Die vier Favelas Manguinhos, Jacarezinho, Mandela und Varginha liegen in einem Industriegebiet im Norden der Stadt nahe der wichtigsten Ausfallstraßen. Aufgrund ständiger Auseinandersetzungen mit vielen Toten zwischen verfeindeten Banden und der Polizei wurde die Gegend von Bewohner*innen „Gazastreifen“ genannt.

Bestandteil der Befriedungsstrategie ist die dauerhafte Besetzung der Favelas. Dazu werden nach der Erstürmung Einheiten der neugeschaffenen Befriedungspolizei UPP (Unidade de Polícia Pacificadora) in den Armenvierteln stationiert. „Spätestens Anfang kommenden Jahres werden in den vier heute besetzen Favelas UPPs eingerichtet sein,“ versprach Staatssekretär Beltrame nach dem erfolgreichen Polizeieinsatz.

Kaum Mitsprache- und Gestaltungsrecht der BewohnerInnen

Bislang wurden 28 UPPs in Rio de Janeiro eingerichtet, die meisten davon in der wohlhabenden Südzone der Stadt nahe den Stränden von Ipanema und Copacabana. Mit der Befriedungsstrategie, die Ende 2010 mit der ersten dauerhaften Besetzung der Favela Santa Marta begann, sollen bis Mitte 2014 insgesamt 40 UPPs im ganzen Stadtgebiet stationiert werden.

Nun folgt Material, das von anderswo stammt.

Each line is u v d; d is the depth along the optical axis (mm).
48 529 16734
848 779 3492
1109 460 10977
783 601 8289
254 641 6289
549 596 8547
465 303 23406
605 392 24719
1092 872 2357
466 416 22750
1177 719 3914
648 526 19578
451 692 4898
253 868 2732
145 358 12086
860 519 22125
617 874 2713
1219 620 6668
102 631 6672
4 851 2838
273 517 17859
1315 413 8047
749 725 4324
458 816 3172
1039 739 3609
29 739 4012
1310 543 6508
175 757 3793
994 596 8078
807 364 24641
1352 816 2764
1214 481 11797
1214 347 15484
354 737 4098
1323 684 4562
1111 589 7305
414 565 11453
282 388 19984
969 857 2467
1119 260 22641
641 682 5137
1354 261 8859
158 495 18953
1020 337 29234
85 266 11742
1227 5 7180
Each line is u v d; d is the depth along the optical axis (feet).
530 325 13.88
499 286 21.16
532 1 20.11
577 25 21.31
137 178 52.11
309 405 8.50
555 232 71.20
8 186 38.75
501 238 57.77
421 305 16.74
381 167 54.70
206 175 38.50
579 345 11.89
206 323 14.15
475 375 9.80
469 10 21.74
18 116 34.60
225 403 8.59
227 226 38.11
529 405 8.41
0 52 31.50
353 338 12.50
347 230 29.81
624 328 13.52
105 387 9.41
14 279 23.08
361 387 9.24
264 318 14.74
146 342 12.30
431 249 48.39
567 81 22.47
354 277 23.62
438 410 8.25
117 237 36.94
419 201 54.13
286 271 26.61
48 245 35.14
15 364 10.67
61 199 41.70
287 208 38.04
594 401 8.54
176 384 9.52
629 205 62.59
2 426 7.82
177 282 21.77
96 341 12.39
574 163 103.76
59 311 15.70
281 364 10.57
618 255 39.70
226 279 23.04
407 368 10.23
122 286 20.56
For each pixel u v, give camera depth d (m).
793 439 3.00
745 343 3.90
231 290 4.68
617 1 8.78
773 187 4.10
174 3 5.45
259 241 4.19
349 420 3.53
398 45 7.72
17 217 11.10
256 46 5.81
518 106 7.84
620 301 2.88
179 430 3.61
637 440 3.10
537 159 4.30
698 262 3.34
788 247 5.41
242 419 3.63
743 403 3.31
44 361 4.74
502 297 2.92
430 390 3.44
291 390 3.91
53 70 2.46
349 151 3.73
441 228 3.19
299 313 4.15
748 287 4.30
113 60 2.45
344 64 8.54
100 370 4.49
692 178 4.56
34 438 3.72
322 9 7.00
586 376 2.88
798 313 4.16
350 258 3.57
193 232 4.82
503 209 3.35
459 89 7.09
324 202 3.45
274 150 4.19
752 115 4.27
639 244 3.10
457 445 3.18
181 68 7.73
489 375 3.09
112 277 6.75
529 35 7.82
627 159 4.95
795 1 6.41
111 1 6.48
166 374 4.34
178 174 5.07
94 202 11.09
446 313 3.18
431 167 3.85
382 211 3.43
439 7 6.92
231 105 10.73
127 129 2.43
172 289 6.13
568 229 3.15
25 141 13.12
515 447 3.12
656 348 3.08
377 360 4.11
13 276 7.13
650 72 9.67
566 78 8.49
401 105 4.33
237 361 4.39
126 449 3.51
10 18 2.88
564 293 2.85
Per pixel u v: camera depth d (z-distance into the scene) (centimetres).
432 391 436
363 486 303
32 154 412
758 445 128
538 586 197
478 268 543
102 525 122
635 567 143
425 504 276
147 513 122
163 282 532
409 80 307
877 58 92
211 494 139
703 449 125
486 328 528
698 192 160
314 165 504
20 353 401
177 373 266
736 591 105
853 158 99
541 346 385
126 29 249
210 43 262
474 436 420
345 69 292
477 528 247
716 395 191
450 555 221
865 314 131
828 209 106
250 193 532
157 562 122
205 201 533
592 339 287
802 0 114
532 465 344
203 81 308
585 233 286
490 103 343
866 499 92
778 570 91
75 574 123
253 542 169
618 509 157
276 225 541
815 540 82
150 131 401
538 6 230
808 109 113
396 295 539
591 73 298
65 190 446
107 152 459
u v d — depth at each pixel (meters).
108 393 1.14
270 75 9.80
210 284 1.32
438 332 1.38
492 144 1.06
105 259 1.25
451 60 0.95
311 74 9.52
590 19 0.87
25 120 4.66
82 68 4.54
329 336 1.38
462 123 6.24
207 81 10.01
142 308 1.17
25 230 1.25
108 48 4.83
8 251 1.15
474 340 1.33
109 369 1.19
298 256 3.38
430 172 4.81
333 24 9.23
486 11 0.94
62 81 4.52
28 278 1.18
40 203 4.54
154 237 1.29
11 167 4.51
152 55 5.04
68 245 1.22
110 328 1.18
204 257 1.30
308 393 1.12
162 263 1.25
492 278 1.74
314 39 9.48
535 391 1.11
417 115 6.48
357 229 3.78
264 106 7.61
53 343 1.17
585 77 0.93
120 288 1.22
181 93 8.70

Die UPPs gelten Vielen als wichtiger Fortschritt in der Sicherheitspolitik. Menschenrechtler*innen kritisieren allerdings, das es immer wieder zu willkürlichen Übergriffen seitens der Befriedungspolizei gegenüber Favela-Bewohner*innen kommt. Zudem wird bemängelt, dass nach der bewaffneten Übernahme keine Sozialmaßnahmen folgen, und dass die Bewohner*innen kein Mitspracherecht bei den städtebaulichen Veränderungen haben.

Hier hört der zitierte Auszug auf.